There are tens (~70?) nodes in a section, but only four copies of each chunk, so not every node in a section has the same data.
The point of nodes holding data in relation to their section is because content addressing allows anyone to know where data needs to be sent to store it, and vice versa (where to ask in order to get the data for a given content hash/xor address).
The Safe Network Primer has more detail.
This sounds like a great dataset.
I’ve been poking around the link you provided but haven’t come up with anything like this. Currently dlding to check out sample images from COCO(https://academictorrents.com/details/74dec1dd21ae4994dfd9069f9cb0443eb960c962) to see if that’s any better. (edit: it wasn’t. ML data sets are not the way to go. all low res).
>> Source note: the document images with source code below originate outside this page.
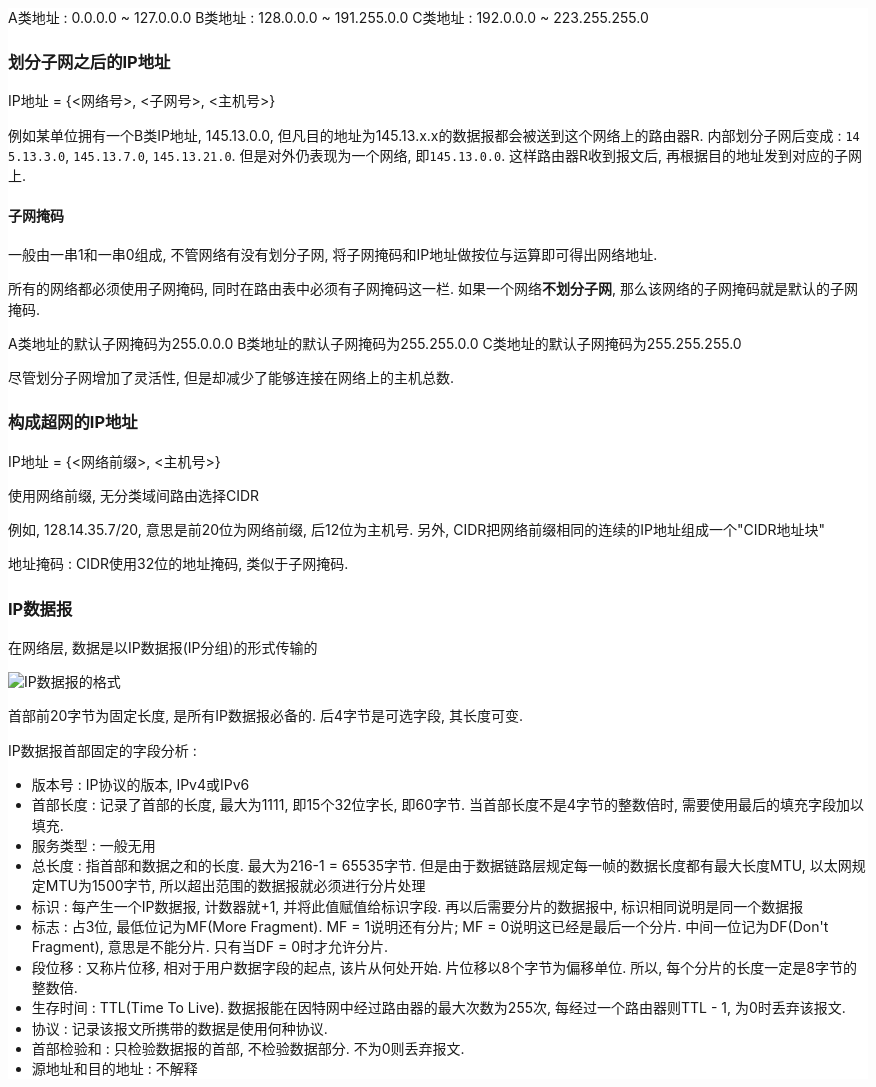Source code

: A类地址 : 0.0.0.0 ~ 127.0.0.0
B类地址 : 128.0.0.0 ~ 191.255.0.0
C类地址 : 192.0.0.0 ~ 223.255.255.0

### 划分子网之后的IP地址

IP地址 = {<网络号>, <子网号>, <主机号>}

例如某单位拥有一个B类IP地址, 145.13.0.0, 但凡目的地址为145.13.x.x的数据报都会被送到这个网络上的路由器R. 内部划分子网后变成 : `145.13.3.0`, `145.13.7.0`, `145.13.21.0`. 但是对外仍表现为一个网络, 即`145.13.0.0`. 这样路由器R收到报文后, 再根据目的地址发到对应的子网上.

#### 子网掩码

一般由一串1和一串0组成, 不管网络有没有划分子网, 将子网掩码和IP地址做按位与运算即可得出网络地址.

所有的网络都必须使用子网掩码, 同时在路由表中必须有子网掩码这一栏. 如果一个网络**不划分子网**, 那么该网络的子网掩码就是默认的子网掩码.

A类地址的默认子网掩码为255.0.0.0
B类地址的默认子网掩码为255.255.0.0
C类地址的默认子网掩码为255.255.255.0

尽管划分子网增加了灵活性, 但是却减少了能够连接在网络上的主机总数.

### 构成超网的IP地址

IP地址 = {<网络前缀>, <主机号>}

使用网络前缀, 无分类域间路由选择CIDR

例如, 128.14.35.7/20, 意思是前20位为网络前缀, 后12位为主机号. 另外, CIDR把网络前缀相同的连续的IP地址组成一个"CIDR地址块"

地址掩码 : CIDR使用32位的地址掩码, 类似于子网掩码.

### IP数据报

在网络层, 数据是以IP数据报(IP分组)的形式传输的

![IP数据报的格式](http://upload-images.jianshu.io/upload_images/1862021-7dde2164f6cf4909.jpg?imageMogr2/auto-orient/strip%7CimageView2/2/w/1240)

首部前20字节为固定长度, 是所有IP数据报必备的. 后4字节是可选字段, 其长度可变.

IP数据报首部固定的字段分析 :

- 版本号 : IP协议的版本, IPv4或IPv6
- 首部长度 : 记录了首部的长度, 最大为1111, 即15个32位字长, 即60字节. 当首部长度不是4字节的整数倍时, 需要使用最后的填充字段加以填充.
- 服务类型 : 一般无用
- 总长度 : 指首部和数据之和的长度. 最大为216-1 = 65535字节. 但是由于数据链路层规定每一帧的数据长度都有最大长度MTU, 以太网规定MTU为1500字节, 所以超出范围的数据报就必须进行分片处理
- 标识 : 每产生一个IP数据报, 计数器就+1, 并将此值赋值给标识字段. 再以后需要分片的数据报中, 标识相同说明是同一个数据报
- 标志 : 占3位, 最低位记为MF(More Fragment). MF = 1说明还有分片; MF = 0说明这已经是最后一个分片. 中间一位记为DF(Don't Fragment), 意思是不能分片. 只有当DF = 0时才允许分片.
- 段位移 : 又称片位移, 相对于用户数据字段的起点, 该片从何处开始. 片位移以8个字节为偏移单位. 所以, 每个分片的长度一定是8字节的整数倍.
- 生存时间 : TTL(Time To Live). 数据报能在因特网中经过路由器的最大次数为255次, 每经过一个路由器则TTL - 1, 为0时丢弃该报文.
- 协议 : 记录该报文所携带的数据是使用何种协议.
- 首部检验和 : 只检验数据报的首部, 不检验数据部分. 不为0则丢弃报文.
- 源地址和目的地址 : 不解释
If you have a better split/organised data set like the example, send it my way please!
Maybe this? Unsplash Dataset | The world’s largest open library dataset
Same exercise with 2 or 3 other open source datasets should then give you other file types.
Does the internet archive make their data available in bulk? (to get it all in one place)
I was just trying to download that from some weird links. That’s much simpler, ha. how did i not look there?
Bah, it’s all DB files and more faff. I think we just want the images.
I’m calling it a day shortly. If anyone knows how to get at some photos reliably or similar datasets and can set one up, that would be awesome
I think Wikidata would be a good one and from memory I think there might be raw dumps available.
EDIT:
The latest compressed JSON dump is 72GB, but they do incremental dumps once you have that. Also various formats and tools to help download and process the data. More here.
I did look at wikipedia, but its 54gb, so a bit of a monster to dl and poke about.
I have some tools and can start doing it this weekend.The videos will be the most time consuming. It may be easier to have 100 videos that are 400MB each.
Is there an equivelent command to export SN_CLI_QUERY_TIMEOUT=240
Fot increasing the node timeout so my nodes don’t drop out of the joining queue?